Seru Mas Anton sebelum kami beranjak untuk tidur sejenak.
Malam
hari pukul 23.00, rombongan Mas Anton, minus Aku, Mas Rio, dan Mbak Anin bersiap
melakukan pendakian.
“Jadi,
nanti kita akan melewati jalur pintas itu”. Mas Anton memberi komando pada
kawan-kawannya sebelum berangkat.
“Ada
baiknya kalian lewat jalur resmi saja. Meski lebih jauh, setidaknya track lebih
mudah dan resiko lebih kecil. Tanjakannya sangat curam, cuaca mendung seperti
ini juga berbahaya jika kalian melewati jalur itu” Mas Rio berusaha mengubah
rencana Mas Ari. Ia telah mencari banyak informasi dan cukup tahu mengenai
Gunung Semeru sebelum kami melakukan perjalanan ini.
“Jalur
pintas lerengnya lebih curam, sulit, Mas”. Tambahku. Sungguh aku tidak ingin
sesuatu yang buruk terjadi pada mereka.
“Justru
yang lebih sulit yang lebih menantang. Pendaki sejati berani tantangan, dong”
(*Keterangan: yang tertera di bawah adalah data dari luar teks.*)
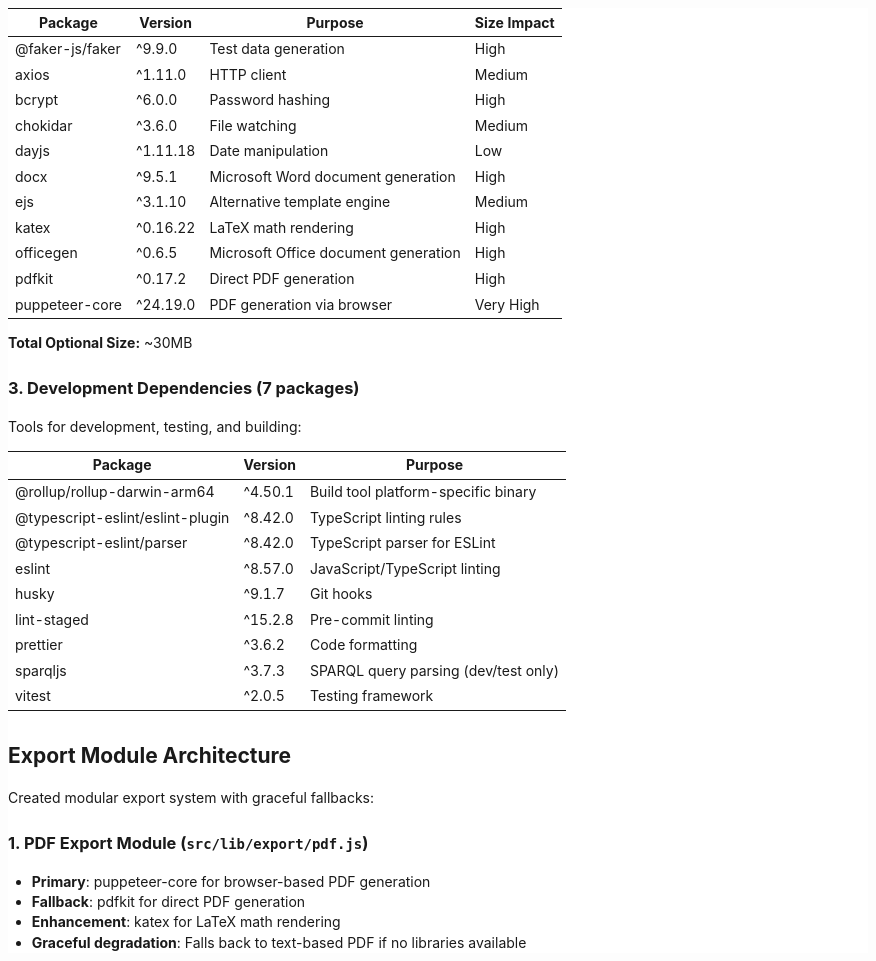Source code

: | Package | Version | Purpose | Size Impact |
|---------|---------|---------|-------------|
| @faker-js/faker | ^9.9.0 | Test data generation | High |
| axios | ^1.11.0 | HTTP client | Medium |
| bcrypt | ^6.0.0 | Password hashing | High |
| chokidar | ^3.6.0 | File watching | Medium |
| dayjs | ^1.11.18 | Date manipulation | Low |
| docx | ^9.5.1 | Microsoft Word document generation | High |
| ejs | ^3.1.10 | Alternative template engine | Medium |
| katex | ^0.16.22 | LaTeX math rendering | High |
| officegen | ^0.6.5 | Microsoft Office document generation | High |
| pdfkit | ^0.17.2 | Direct PDF generation | High |
| puppeteer-core | ^24.19.0 | PDF generation via browser | Very High |

**Total Optional Size:** ~30MB

### 3. Development Dependencies (7 packages)
Tools for development, testing, and building:

| Package | Version | Purpose |
|---------|---------|---------|
| @rollup/rollup-darwin-arm64 | ^4.50.1 | Build tool platform-specific binary |
| @typescript-eslint/eslint-plugin | ^8.42.0 | TypeScript linting rules |
| @typescript-eslint/parser | ^8.42.0 | TypeScript parser for ESLint |
| eslint | ^8.57.0 | JavaScript/TypeScript linting |
| husky | ^9.1.7 | Git hooks |
| lint-staged | ^15.2.8 | Pre-commit linting |
| prettier | ^3.6.2 | Code formatting |
| sparqljs | ^3.7.3 | SPARQL query parsing (dev/test only) |
| vitest | ^2.0.5 | Testing framework |

## Export Module Architecture

Created modular export system with graceful fallbacks:

### 1. PDF Export Module (`src/lib/export/pdf.js`)
- **Primary**: puppeteer-core for browser-based PDF generation
- **Fallback**: pdfkit for direct PDF generation
- **Enhancement**: katex for LaTeX math rendering
- **Graceful degradation**: Falls back to text-based PDF if no libraries available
Mas Anton menepuk dada bangga. Bahkan belum sampai di puncak pun ia sudah
sombong seperti ini. Bagaimana nantinya?
“Bantu
do’a saja supaya kita selamat sampai pulang nanti”. Abe mengakhiri.
Perlahan
cahaya senter yang mereka bawa mulai menghilang. Tenggelam oleh gelap malam
yang beradu dengan udara dingin yang menusuk hingga tulang-tulang.
Langit
semakin gelap, titik-titik gerimis mulai berjatuhan. Kilat di atas bukit saling
menyambar. Angin bertiup kencang meniup tenda kami.
“Cepat
susul mereka, di puncak terjadi longsor”. Tiba-tiba suara seseorang mengagetkan
kami berdua yang tengah memandangi wajah alam yang yang mulai berubah seolah
sedang marah. Seseorang berjaket hitam dengan kupluk biru di kepalanya telah
berdiri panik di depan kami.
Aku
merinding mendengar ucapan pria itu. Firasat buruk menghantuiku. Mas Rio tak
tinggal diam. Ia segera bangkit dan berlari meski air terus mengguyurnya. Suara
gelegar petir menyambar. Memekakkan telingaku. Jantungku seperti berhenti
berdetak. Tiba-tiba sesak di dadaku. Pria tadi segera berteriak kencang meminta
bantuan. Aku hanya mematung dengan dingin yang membelenggu.
Berjam-jam
aku menunggu, hingga akhirnya kudengar berita tentang ditemukannya jasad tiga
orang pemuda dan seorang pelajar SMA yang tertimbun longsor.
Aku
masih tak percaya. Diam dan membayangakan apa yang sebenarnya terjadi dengan
teman-temanku. Apakah mngkin alam benar-benar sedang marah? Apakah ini memang
hukuman untuk mereka yang telah menentang alam?
Sampai
pada akhirnya kudengar suara seorang wanita yang tak asing memanggil namaku
berulang-ulang kali. Ia terus mengguncang-guncangkan tubuhku.
“Merdeka,
bangun!”
“Bangun,
Eka!”. Lanjutnya masih dengan mngguncang pundakku.
Suara
mama terdengar jelas melengking di telingaku.
Jadi, semua
ini hanya mimpi?
“Ayo, bangun,
Eka. Dua jam lagi kamu akan berangkat mendaki ke Semeru!”